→ **TAREAS Y EJERCICIOS**
(1) Extrae literalmente del texto sobre el IVA el pasaje que va desde "Dado que el" hasta "las personas).".
(2) Responde con los datos del texto sobre el IVA:
(a) ¿En qué países está implantado hoy el IVA?
(b) ¿De qué depende que el IVA conserve sus grandes ventajas?
(c) ¿Qué enfoque se ha usado tradicionalmente para corregir su regresividad?
(3) Prosigue el texto sobre el IVA a partir de su última frase.

→ **FRAGMENTO DEL DOCUMENTO**
El
IVA es, en buena medida, un impuesto tocado por la varita de los dioses. Su
historia, a diferencia del impuesto sobre el gasto personal, un impuesto
directo, es una historia de éxito. Hoy día, está implantado, prácticamente, en
todos los países del mundo. Especialmente si lo comparamos con las arcaicas
figuras del impuesto en cascada, hoy extinguidas, es un impuesto que presenta
grandes ventajas, supeditadas a que se preserve su uniformidad, es decir, que
el impuesto represente el mismo porcentaje del precio final de todos los bienes
y servicios. Requisito bastante fácil de enunciar, más difícil de garantizar en
la práctica.
Gran
parte de sus ventajas técnicas derivan de su condición de impuesto indirecto y
objetivo, que grava todos los actos de consumo, de manera indiferenciada. Los
problemas comienzan cuando, además, se pretende que, con la misma estructura,
tenga los atributos de un impuesto directo y personal. En principio, aspirar a
que un impuesto indirecto actúe como uno directo sólo puede ser una fuente de
frustraciones.
Una
de ellas está relacionada con las nociones de progresividad y regresividad.
Dado que el consumo familiar representa un porcentaje sobre la renta familiar
que disminuye a medida que ésta aumenta, parece claro que un IVA con un tipo de
gravamen único esté abocado a ser un impuesto regresivo, es decir, representará
un porcentaje decreciente con el nivel de renta. Esta conclusión se ve
determinada por el hecho de considerar que es la renta la magnitud adecuada
para medir la progresividad o la regresividad de un impuesto. Suele
prescindirse de la consideración de cuál debe ser la magnitud de referencia, a
tal fin, en el caso de un impuesto cuya base es el consumo. Igualmente se obvia
la cuestión relativa al horizonte temporal (un año o el conjunto de la vida de
las personas).
Incluso
ha llegado a afirmarse que el IVA sería un impuesto perfecto (además, los
empresarios actúan como agentes recaudadores), si no fuera por ese
inconveniente. El enfoque tradicional para corregir el problema de la
regresividad, medida en términos convencionales, ha sido la utilización de
exenciones o de tipos de gravamen reducidos respecto a una serie de bienes y servicios
de primera necesidad o considerados básicos. Dado que este tipo de bienes y servicios
tiende a tener mayor peso de la cesta de la compra de las familias menos
pudientes, el impacto de tales medidas ha de ser claramente favorecedor de una
menor regresividad. Sin embargo, puesto que algunos de dichos bienes y servicios
también son consumidos por las familias de mayor renta, en ocasiones con un
mayor importe en términos absolutos, tiene lugar una minoración innecesaria de
la carga tributaria que, además, contrarresta la disminución de la regresividad.

→ **ENTRADAS PROPORCIONADAS**
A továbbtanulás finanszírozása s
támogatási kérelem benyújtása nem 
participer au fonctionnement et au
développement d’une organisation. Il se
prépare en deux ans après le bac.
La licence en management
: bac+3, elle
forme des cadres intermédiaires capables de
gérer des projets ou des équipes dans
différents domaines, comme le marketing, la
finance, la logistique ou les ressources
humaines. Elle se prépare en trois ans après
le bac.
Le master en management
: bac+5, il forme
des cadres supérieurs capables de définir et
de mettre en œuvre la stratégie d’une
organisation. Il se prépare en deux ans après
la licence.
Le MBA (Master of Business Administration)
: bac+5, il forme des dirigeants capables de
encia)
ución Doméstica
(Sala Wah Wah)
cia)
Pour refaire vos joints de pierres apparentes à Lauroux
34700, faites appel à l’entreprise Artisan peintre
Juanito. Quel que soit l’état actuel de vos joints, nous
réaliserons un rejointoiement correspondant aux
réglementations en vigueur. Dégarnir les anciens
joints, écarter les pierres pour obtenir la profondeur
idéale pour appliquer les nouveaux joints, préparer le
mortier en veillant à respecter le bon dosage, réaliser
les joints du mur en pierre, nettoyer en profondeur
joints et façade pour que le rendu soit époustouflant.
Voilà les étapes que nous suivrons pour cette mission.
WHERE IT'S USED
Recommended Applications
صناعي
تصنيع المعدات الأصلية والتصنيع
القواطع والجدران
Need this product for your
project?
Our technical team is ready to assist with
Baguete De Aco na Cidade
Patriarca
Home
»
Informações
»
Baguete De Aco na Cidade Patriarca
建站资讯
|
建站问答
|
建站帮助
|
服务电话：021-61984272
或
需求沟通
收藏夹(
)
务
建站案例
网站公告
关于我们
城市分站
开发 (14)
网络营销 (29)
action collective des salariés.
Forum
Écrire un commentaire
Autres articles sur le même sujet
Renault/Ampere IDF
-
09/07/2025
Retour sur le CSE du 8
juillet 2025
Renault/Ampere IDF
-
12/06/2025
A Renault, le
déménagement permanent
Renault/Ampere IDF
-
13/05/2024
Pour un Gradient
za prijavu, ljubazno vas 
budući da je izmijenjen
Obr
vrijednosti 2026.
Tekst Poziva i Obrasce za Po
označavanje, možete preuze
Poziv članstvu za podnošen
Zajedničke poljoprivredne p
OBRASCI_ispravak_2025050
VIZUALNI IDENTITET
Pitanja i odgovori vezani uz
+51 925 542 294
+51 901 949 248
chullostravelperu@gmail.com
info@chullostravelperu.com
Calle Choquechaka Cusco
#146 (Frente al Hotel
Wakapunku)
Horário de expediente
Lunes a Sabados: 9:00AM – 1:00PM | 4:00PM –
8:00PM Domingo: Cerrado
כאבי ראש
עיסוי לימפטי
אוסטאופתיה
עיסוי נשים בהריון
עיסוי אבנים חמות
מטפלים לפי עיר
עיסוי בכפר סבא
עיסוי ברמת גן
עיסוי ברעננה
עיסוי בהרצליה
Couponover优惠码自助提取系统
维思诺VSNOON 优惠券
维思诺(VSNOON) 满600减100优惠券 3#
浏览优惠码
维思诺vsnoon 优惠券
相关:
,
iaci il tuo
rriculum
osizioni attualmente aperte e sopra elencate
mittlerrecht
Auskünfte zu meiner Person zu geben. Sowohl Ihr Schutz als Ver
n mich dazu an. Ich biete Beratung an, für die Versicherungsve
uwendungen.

→ **EJERCICIOS RESUELTOS**
(1)
Dado que el consumo familiar representa un porcentaje sobre la renta familiar
que disminuye a medida que ésta aumenta, parece claro que un IVA con un tipo de
gravamen único esté abocado a ser un impuesto regresivo, es decir, representará
un porcentaje decreciente con el nivel de renta. Esta conclusión se ve
determinada por el hecho de considerar que es la renta la magnitud adecuada
para medir la progresividad o la regresividad de un impuesto. Suele
prescindirse de la consideración de cuál debe ser la magnitud de referencia, a
tal fin, en el caso de un impuesto cuya base es el consumo. Igualmente se obvia
la cuestión relativa al horizonte temporal (un año o el conjunto de la vida de
las personas).

(2)
(a) Prácticamente en todos los países del mundo.
(b) De que se preserve su uniformidad, es decir, de que el impuesto represente el mismo porcentaje del precio final de todos los bienes y servicios.
(c) La utilización de exenciones o de tipos de gravamen reducidos respecto a una serie de bienes y servicios de primera necesidad o considerados básicos.

(3)
Otras
alternativas para este objetivo son el establecimiento de impuestos sobre la renta
dotados de progresividad y el otorgamiento de subsidios globales a las familias
de renta baja. Estas parecen ser buenas opciones, ya que posibilitan que todas
las familias, una vez que se garantiza que obtienen una renta mínima determinada,
afrontan los mismos precios relativos de todos los bienes (excluyendo, por supuesto,
el ocio).
Más
recientemente, se han formulado propuestas para el diseño de un IVA progresivo,
que se basan en tres elementos[1]:
i) gravamen pleno de todo el consumo a un tipo impositivo único, sin exenciones;
ii) pago de un subsidio compensatorio por IVA; y iii) un mecanismo digital que
permita el pago de dicho subsidio en tiempo real, en el momento de la compra.
Las
propuestas de este tenor tienen indudable interés, pero no carecen de algunos
inconvenientes. En todo caso, hay una cosa que está bastante clara: el esquema
planteada no es puramente impositivo, sino una combinación impositivo-prestacional.
El IVA puede ser un impuesto de gran consistencia técnica (y, en el fondo, de justificación
cuestionable, si lo que se pretende es gravar el consumo), pero no puede hacer
milagros.
[1] Vid.
Rita de la Feria y Artur Swistak, “Designing a Progressive VAT”, IMF Working
Papers, WP/24/78.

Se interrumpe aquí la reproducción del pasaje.